In an action, inter alia, to foreclose a mortgage, the defendant George A. Fuller Company a/k/a American International Contractors Inc., appeals, as limited by its brief, from so much of a judgment of the Supreme Court, Nassau County (Roncallo, J.), entered March 30, 1994, as is in favor of the plaintiff and the defendant Kensington-Johnson Corporation and against it discharging a mechanic's lien and dismissing its counterclaim and cross claim to enforce the lien.
Before: Mangano, P.J., Rosenblatt, Ritter and Pizzuto, JJ.
Ordered that the judgment is reversed insofar as appealed from, on the law and the facts, with costs, the mechanic's lien and the appellant's counterclaim and cross claim to enforce the lien are reinstated and the matter is remitted to the Supreme Court, Nassau County, for further proceedings.
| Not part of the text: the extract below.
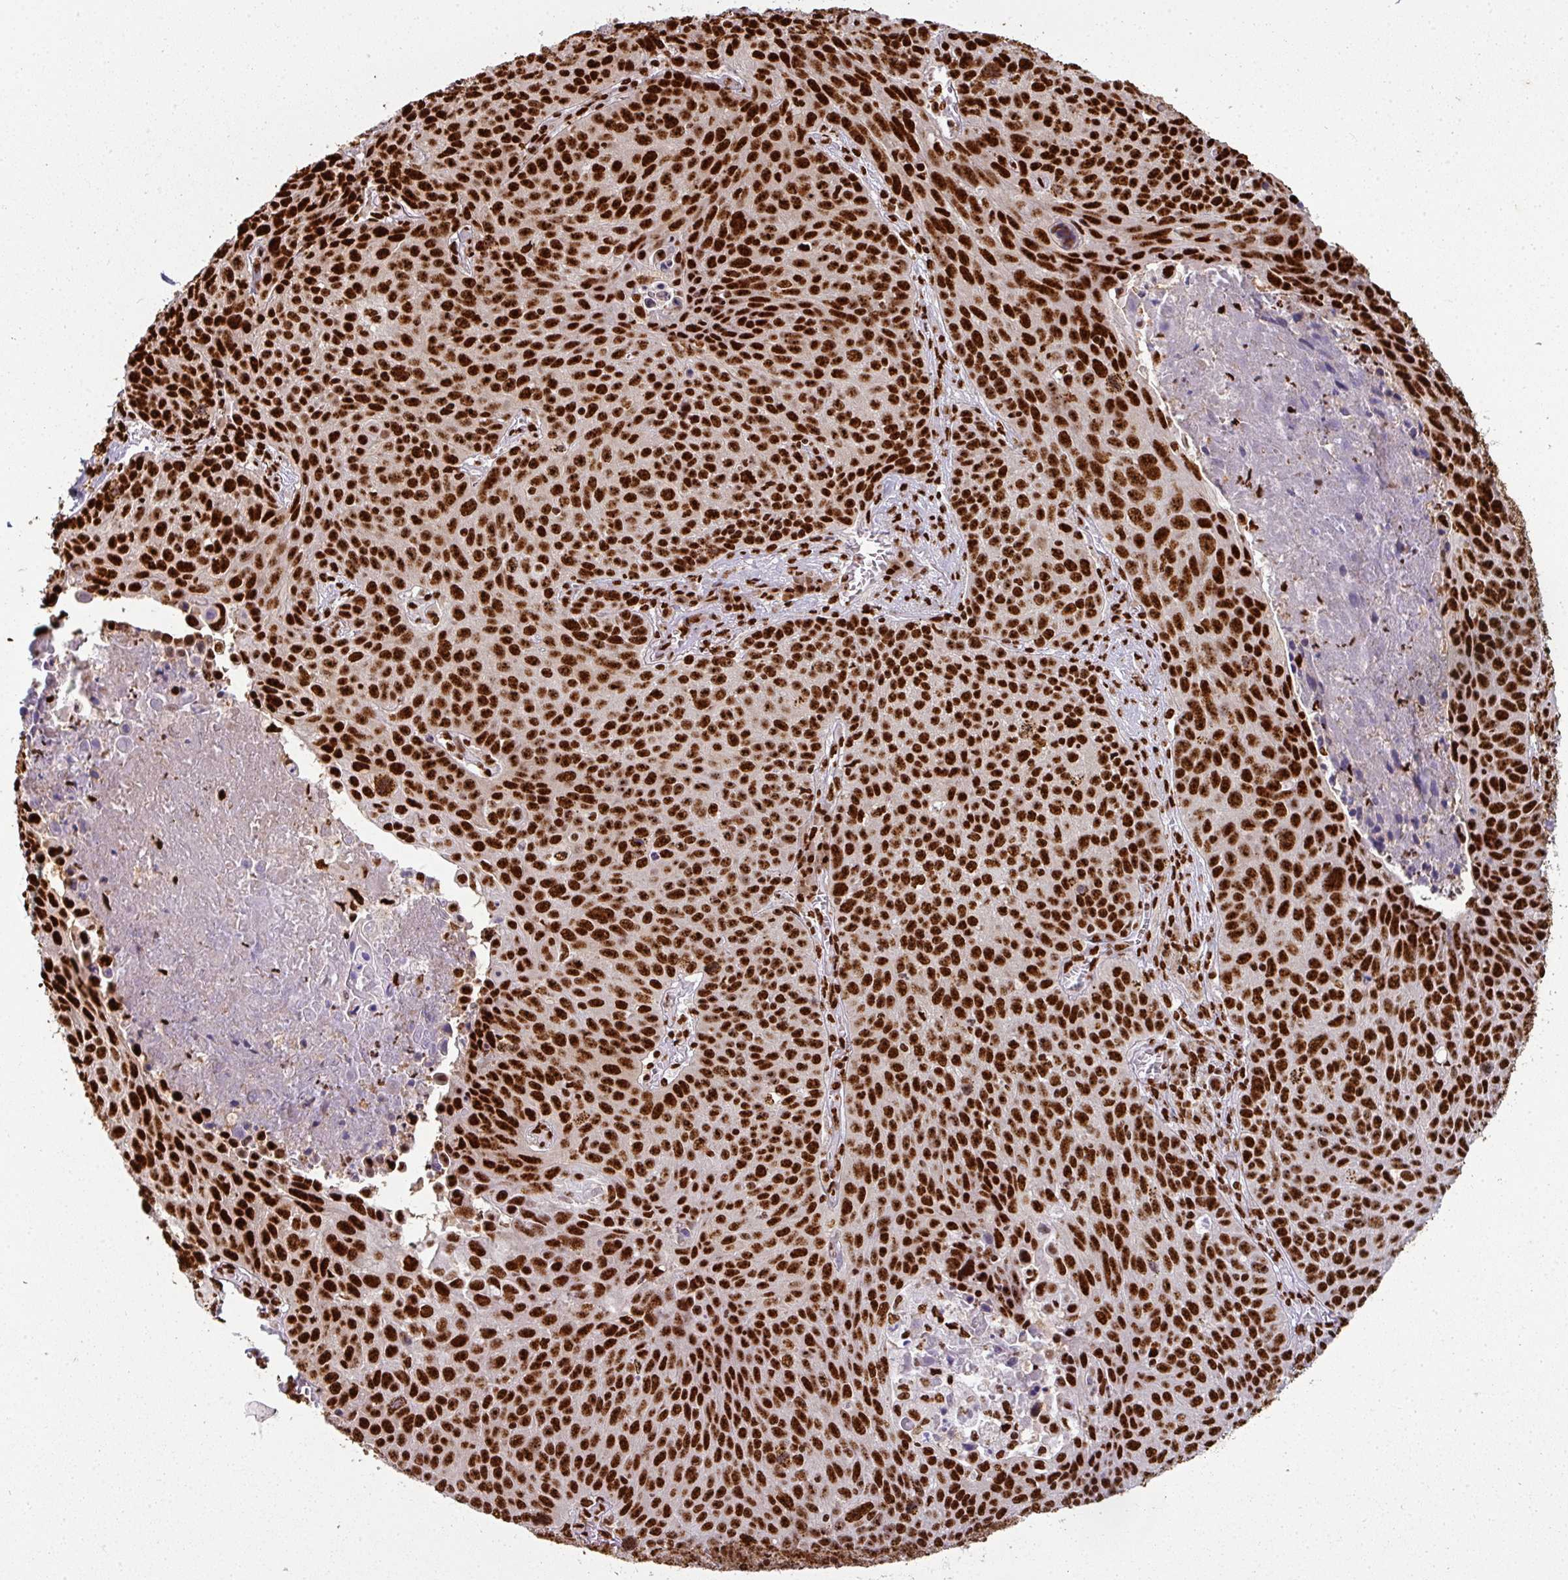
{"staining": {"intensity": "strong", "quantity": ">75%", "location": "nuclear"}, "tissue": "lung cancer", "cell_type": "Tumor cells", "image_type": "cancer", "snomed": [{"axis": "morphology", "description": "Squamous cell carcinoma, NOS"}, {"axis": "topography", "description": "Lung"}], "caption": "A photomicrograph of human squamous cell carcinoma (lung) stained for a protein exhibits strong nuclear brown staining in tumor cells.", "gene": "SIK3", "patient": {"sex": "male", "age": 78}}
"It is well established that `Inaccuracy in amount of lien, if no exaggeration is intended, does not void a mechanic's lien; willfulness also must be shown'" ( Goodman v Del-Sa-Co Foods, 15 NY2d 191, 194, quoting Yonkers Bldrs. Supply Co. v Luciano Sons, 269 NY 171, 176). The burden is upon the opponent of the lien to show that the amounts set forth were "intentionally and deliberately exaggerated" ( Perma Pave Contr. Corp. v Paerdegat Boat Racquet Club, 156 AD2d 550, 552; Goodman v Del-Sa-Co Foods, supra). Here, although there may have been certain inaccuracies in the amount claimed in the mechanic's lien, Fidelity New York, FSB, and Kensington-Johnson Corporation failed to meet their burden of proving that the inaccuracies were due to willful exaggeration. Therefore, the mechanic's lien should not have been discharged ( see, Lien Law § 39).